# Windshield wipers slow down automatically at a stop - pretty cool



## jnhashmi (Nov 26, 2006)

I noticed the other day that with the windshield wipers at the highest setting, when I came to a stop sign, they automatically slowed down (apparently to the setting just below the fastest.) When I got going again, they went back to their original faster setting. And I don't have that fancy rain detection system so it's not that - I have a base model with no options.
I assume this is to "save" you wiper blades since supposedly you don't need them moving full speed if you aren't going anywhere. Or is there some other reason for this that I am missing?
I suppose if it was rainging _really_ hard this would be a problem, in that I couldn't see cross traffic as well before I got moving again. Anyone have this "problem"?
Overall, I thought it was pretty coolm though.


----------



## [email protected] (Feb 14, 2005)

*Re: Windshield wipers slow down automatically at a stop - pretty cool (jnhashmi)*

I've had two different cars that have done this, and it's there to save you the annoyance of wipers at full tilt on your windshield when there isn't that much rain on it. Plus, as wipers get older, they'll chatter on the windshield when they aren't moving enough water.
Never in the 4 years or so in various cars that do this have I ever had an instance where it was raining so hard that I couldn't see at a stoplight. I live just south of San Francisco, so I see my fair share of rain too...


----------



## jjoerugged (Jun 26, 2007)

*Re: Windshield wipers slow down automatically at a stop - pretty cool (jnhashmi)*

yeah that is a cool feature. They will slow down all settings even intermitant.


----------



## Domdog31 (Aug 30, 2006)

*Re: Windshield wipers slow down automatically at a stop - pretty cool (jjoerugged)*

i had that on my acura like 6 years ago....nothing new here kids


----------



## jnhashmi (Nov 26, 2006)

*Re: Windshield wipers slow down automatically at a stop - pretty cool (Domdog31)*

Maybe nothing new, but pretty cool nonetheless.
BTW, I had a 1990 Camry whose headlights shut off automatically after about 10 minutes if you left them on accidentally after you left the car. My 2007 EOS doesn't have that feature (I don't think anyway). So just because it's old technology doesn't mean it should be taken for granted.


----------



## solarflare (Mar 28, 2007)

*Re: Windshield wipers slow down automatically at a stop - pretty cool (jnhashmi)*

My Eos has complete control over the headlights. Never have to worry about leaving them on. ..Or turning them on for that matter


----------



## kpiskin (Apr 6, 2007)

*Re: Windshield wipers slow down automatically at a stop - pretty cool (solarflare)*

I actually leave my wipers on automatic mode and they work really well that way. The lowest or next to lowest sensitivity setting seems to work best depending on whether or not it's just misting out. In a very light rain I usually have to adjust them up one setting. Under normal conditions, the lowest automatic setting adjusts perfectly.
My headlights also turn off on their own. I think I remember setting a home safe mode where I could have them stay on for 30, 60 or 90 seconds after I turned the car off. I'll double check though.
Really the only luxury feature I wish it had was memory seating. It does remember the seat position if you move it forward to let a passenger in the back seat, but it doesn't have it for normal use.


----------



## jnhashmi (Nov 26, 2006)

*Re: Windshield wipers slow down automatically at a stop - pretty cool (kpiskin)*


_Quote, originally posted by *kpiskin* »_My headlights also turn off on their own. I think I remember setting a home safe mode where I could have them stay on for 30, 60 or 90 seconds after I turned the car off.

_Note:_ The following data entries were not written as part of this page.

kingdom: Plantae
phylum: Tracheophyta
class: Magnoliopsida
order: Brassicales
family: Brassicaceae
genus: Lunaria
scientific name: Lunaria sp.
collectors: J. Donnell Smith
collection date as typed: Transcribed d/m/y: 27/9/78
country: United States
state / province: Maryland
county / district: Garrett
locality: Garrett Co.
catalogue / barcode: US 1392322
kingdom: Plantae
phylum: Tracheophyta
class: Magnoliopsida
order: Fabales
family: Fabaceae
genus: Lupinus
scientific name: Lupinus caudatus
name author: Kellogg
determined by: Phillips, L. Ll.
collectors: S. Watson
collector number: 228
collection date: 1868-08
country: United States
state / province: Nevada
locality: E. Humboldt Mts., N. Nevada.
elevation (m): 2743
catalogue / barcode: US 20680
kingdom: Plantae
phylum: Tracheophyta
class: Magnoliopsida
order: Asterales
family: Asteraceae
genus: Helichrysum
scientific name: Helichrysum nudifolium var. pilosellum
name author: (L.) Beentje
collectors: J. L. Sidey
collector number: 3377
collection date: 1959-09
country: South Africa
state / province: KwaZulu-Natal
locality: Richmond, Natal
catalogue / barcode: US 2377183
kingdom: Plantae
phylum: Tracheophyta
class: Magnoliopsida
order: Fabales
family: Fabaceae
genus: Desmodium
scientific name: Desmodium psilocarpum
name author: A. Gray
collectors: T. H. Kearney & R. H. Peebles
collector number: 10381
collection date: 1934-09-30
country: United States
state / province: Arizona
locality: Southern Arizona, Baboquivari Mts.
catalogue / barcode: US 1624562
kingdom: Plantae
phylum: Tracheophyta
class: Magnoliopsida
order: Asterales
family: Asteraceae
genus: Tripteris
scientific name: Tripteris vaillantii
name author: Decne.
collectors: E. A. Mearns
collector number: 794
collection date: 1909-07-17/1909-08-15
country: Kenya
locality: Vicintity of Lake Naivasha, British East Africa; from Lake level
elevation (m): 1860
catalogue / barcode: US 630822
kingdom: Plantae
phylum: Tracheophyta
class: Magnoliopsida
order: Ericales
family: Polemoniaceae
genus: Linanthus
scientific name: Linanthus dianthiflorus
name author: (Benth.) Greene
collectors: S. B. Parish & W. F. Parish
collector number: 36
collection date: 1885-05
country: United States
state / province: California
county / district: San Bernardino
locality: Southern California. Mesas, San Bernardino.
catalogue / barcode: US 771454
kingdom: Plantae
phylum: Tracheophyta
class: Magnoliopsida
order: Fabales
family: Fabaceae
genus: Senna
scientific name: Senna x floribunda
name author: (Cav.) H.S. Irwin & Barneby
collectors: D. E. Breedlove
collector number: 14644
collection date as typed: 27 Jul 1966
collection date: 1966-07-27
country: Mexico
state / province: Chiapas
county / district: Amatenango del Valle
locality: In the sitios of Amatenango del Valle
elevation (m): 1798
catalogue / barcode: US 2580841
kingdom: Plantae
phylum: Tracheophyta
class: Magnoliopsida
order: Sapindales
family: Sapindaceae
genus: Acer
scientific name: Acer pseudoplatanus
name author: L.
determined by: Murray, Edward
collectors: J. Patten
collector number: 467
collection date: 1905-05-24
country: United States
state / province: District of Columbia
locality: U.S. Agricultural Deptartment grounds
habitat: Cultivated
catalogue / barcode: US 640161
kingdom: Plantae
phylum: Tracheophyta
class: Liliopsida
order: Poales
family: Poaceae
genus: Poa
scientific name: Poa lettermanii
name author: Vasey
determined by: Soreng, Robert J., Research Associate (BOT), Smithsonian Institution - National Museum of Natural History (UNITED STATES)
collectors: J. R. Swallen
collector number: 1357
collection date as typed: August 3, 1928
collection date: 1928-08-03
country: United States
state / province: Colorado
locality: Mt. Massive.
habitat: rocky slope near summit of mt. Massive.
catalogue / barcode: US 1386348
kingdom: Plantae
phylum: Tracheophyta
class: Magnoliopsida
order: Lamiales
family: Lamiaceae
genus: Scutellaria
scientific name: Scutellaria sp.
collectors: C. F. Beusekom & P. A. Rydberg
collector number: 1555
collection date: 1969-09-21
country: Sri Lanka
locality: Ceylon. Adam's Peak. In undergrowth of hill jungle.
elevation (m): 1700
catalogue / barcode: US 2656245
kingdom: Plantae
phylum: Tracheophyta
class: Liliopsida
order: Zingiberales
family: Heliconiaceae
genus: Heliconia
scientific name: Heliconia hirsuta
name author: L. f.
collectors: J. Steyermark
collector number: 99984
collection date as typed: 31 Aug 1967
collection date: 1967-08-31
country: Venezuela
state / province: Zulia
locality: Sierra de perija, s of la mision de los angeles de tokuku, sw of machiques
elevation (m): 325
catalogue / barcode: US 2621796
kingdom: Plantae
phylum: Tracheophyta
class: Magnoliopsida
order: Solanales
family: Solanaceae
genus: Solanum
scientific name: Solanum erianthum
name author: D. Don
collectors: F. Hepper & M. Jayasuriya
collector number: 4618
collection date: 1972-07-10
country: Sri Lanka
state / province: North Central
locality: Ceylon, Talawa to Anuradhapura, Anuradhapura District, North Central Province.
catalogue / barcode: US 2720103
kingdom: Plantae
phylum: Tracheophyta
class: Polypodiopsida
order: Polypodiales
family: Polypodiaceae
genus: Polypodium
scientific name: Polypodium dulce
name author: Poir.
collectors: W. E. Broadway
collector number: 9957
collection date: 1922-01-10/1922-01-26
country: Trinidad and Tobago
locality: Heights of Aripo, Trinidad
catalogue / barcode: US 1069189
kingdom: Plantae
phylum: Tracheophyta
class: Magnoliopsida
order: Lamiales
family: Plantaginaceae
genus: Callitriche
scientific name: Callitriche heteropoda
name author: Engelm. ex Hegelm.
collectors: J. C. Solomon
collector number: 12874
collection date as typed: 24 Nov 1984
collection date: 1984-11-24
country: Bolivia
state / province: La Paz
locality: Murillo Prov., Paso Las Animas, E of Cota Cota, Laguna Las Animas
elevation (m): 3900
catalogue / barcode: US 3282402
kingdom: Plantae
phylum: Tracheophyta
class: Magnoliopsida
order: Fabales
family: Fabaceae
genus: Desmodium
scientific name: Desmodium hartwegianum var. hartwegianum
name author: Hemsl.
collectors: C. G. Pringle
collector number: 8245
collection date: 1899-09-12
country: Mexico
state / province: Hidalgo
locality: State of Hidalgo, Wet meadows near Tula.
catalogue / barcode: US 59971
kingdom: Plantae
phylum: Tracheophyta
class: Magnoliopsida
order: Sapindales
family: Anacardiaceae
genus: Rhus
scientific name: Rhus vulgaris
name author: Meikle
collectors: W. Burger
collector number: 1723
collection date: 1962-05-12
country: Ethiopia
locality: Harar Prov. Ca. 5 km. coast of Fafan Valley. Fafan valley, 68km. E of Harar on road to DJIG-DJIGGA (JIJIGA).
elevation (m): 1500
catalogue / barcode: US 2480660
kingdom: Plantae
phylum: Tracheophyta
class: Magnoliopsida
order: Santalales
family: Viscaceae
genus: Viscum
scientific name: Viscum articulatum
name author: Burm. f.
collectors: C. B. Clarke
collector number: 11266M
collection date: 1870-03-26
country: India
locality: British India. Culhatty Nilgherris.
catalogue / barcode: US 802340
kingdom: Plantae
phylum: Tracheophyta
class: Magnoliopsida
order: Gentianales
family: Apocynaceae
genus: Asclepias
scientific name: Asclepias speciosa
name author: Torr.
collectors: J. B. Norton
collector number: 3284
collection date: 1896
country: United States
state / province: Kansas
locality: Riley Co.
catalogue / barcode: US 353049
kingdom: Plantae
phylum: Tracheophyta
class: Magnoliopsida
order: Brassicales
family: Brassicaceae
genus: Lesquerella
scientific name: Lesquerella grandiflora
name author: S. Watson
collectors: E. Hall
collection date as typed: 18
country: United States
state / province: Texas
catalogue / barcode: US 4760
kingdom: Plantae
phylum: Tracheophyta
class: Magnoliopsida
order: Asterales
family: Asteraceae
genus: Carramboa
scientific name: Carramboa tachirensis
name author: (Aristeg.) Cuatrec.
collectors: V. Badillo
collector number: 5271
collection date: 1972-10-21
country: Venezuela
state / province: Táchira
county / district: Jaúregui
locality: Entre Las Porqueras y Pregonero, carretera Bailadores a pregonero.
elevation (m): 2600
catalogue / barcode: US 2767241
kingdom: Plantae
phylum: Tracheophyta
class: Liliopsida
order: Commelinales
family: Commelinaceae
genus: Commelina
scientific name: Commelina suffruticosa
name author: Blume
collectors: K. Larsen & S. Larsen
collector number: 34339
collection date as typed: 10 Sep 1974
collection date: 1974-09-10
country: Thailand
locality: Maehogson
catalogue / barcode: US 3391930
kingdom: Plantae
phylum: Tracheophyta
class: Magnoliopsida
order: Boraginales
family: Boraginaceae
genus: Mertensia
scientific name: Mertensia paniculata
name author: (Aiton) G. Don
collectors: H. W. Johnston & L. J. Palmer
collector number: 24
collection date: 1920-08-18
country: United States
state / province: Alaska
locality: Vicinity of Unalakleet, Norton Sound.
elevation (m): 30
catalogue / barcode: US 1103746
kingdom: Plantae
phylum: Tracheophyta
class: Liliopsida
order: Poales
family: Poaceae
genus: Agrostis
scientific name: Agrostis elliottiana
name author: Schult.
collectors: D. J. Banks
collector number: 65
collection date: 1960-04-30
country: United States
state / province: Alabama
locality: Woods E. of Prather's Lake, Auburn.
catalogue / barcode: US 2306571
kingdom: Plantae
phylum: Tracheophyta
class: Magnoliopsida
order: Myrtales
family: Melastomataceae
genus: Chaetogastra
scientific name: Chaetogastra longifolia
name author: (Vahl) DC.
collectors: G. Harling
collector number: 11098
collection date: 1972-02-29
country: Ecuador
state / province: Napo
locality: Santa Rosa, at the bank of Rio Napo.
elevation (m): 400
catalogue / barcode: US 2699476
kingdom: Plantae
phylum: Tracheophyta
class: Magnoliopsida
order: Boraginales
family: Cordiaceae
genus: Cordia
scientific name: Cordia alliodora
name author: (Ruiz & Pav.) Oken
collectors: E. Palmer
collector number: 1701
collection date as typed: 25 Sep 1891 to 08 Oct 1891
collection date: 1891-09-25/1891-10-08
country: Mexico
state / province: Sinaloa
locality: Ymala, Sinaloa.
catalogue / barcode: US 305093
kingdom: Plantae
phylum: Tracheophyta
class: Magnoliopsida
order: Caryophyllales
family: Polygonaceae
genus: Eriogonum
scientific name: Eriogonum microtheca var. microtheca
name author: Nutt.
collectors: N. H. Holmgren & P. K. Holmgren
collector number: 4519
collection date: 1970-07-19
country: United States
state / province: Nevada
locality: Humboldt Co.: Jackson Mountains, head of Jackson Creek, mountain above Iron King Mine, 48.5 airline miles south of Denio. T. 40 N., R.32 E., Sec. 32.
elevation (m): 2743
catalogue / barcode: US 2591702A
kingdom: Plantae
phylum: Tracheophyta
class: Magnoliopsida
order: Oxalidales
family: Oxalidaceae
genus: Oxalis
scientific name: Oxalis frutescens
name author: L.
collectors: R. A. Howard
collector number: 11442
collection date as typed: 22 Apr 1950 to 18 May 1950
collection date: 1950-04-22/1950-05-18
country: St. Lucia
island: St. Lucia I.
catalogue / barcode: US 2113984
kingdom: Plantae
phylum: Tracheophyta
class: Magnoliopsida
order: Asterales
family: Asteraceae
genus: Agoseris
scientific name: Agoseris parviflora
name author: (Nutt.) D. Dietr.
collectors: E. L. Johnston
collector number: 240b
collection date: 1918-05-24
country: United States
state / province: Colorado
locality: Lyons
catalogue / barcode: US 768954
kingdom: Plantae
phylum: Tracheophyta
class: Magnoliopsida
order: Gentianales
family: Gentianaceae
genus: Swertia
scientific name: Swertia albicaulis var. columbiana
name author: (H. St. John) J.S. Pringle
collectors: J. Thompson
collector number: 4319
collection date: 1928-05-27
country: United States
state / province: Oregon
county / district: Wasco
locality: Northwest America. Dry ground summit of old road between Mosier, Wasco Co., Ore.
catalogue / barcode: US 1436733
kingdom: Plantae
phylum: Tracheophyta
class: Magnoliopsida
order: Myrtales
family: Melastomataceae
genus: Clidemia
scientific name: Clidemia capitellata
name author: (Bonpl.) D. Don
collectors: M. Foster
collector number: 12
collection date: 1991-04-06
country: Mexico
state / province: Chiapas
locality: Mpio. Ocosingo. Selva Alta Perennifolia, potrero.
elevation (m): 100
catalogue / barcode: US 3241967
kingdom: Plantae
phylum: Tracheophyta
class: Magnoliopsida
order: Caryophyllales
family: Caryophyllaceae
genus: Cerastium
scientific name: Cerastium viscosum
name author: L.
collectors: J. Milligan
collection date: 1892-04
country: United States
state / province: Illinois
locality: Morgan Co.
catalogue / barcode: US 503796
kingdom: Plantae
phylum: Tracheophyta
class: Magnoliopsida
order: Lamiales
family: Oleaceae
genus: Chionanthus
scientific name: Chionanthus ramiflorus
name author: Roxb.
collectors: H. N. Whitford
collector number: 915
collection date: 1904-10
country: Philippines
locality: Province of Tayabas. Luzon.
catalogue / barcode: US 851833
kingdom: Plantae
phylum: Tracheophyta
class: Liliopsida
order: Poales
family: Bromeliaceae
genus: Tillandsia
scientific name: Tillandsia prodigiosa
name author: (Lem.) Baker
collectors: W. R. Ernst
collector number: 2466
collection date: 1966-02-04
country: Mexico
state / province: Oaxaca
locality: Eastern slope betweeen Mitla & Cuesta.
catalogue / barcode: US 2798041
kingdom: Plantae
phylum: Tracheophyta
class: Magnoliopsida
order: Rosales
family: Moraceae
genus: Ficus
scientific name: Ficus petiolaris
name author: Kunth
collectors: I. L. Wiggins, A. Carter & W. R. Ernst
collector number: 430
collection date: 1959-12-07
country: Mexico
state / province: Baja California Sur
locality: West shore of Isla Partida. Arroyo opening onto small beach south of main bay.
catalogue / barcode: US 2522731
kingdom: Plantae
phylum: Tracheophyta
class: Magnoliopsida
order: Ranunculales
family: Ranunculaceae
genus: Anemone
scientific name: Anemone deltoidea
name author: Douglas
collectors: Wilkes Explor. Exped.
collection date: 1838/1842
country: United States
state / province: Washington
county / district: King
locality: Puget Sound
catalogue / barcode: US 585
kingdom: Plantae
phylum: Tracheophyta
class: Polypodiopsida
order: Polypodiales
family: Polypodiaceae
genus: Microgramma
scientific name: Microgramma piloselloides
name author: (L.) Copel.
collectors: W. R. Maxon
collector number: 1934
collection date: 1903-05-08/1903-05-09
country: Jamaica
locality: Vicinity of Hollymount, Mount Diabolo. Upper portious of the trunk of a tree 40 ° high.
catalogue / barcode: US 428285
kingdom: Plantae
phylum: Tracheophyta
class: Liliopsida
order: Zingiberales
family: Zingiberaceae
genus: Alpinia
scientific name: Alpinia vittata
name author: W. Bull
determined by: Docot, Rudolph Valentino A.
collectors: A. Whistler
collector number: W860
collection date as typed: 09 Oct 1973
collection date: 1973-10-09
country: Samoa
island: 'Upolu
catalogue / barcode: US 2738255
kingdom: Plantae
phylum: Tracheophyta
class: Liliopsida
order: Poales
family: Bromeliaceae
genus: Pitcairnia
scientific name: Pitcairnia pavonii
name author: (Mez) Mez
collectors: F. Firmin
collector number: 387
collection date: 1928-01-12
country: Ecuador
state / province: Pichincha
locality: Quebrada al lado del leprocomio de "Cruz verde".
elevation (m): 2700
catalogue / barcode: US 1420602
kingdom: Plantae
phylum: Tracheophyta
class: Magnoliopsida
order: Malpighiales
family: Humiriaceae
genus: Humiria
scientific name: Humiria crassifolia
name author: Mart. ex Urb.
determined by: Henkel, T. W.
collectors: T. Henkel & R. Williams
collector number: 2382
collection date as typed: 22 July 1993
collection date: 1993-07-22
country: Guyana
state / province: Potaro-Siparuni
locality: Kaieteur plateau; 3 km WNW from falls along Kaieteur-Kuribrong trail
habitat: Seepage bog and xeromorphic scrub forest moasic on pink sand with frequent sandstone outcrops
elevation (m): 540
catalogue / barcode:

Is that a VAG-COM setting? I don't think my car is set up that way, mainly because I don't remember seeing anything in the manual about it doing that.


----------



## mrcozy (Jun 7, 2007)

*Re: Windshield wipers slow down automatically at a stop - pretty cool (solarflare)*


_Quote, originally posted by *solarflare* »_My Eos has complete control over the headlights. Never have to worry about leaving them on. ..Or turning them on for that matter









Careful with that -- it only works in the AUTO position. If you turn your headlights to the "ON" position (which is required to turn on the fog lights), they will stay on indefinitely. I know, since I got one of the "your lights are on" company e-mails one morning


----------



## solarflare (Mar 28, 2007)

*Re: Windshield wipers slow down automatically at a stop - pretty cool (mrcozy)*


_Quote, originally posted by *mrcozy* »_
If you turn your headlights to the "ON" position (which is required to turn on the fog lights), they will stay on indefinitely. 

The sole reason I never use the fog lights


----------



## [email protected] (Feb 14, 2005)

*Re: Windshield wipers slow down automatically at a stop - pretty cool (jnhashmi)*


_Quote, originally posted by *jnhashmi* »_
Is that a VAG-COM setting? I don't think my car is set up that way, mainly because I don't remember seeing anything in the manual about it doing that.

Go into the settings menu in the MFI, and select "Lights and Vision." Coming home and leaving home settings in there will allow you to change the time the auto headlights stay on when unlocking and locking the car.


----------



## jnhashmi (Nov 26, 2006)

*Re: Windshield wipers slow down automatically at a stop - pretty cool ([email protected])*


_Quote, originally posted by *[email protected]* »_Go into the settings menu in the MFI...

I see. (Since I have a base model, I don't have the MFI, so for me it's a VAG-COM setting.)


----------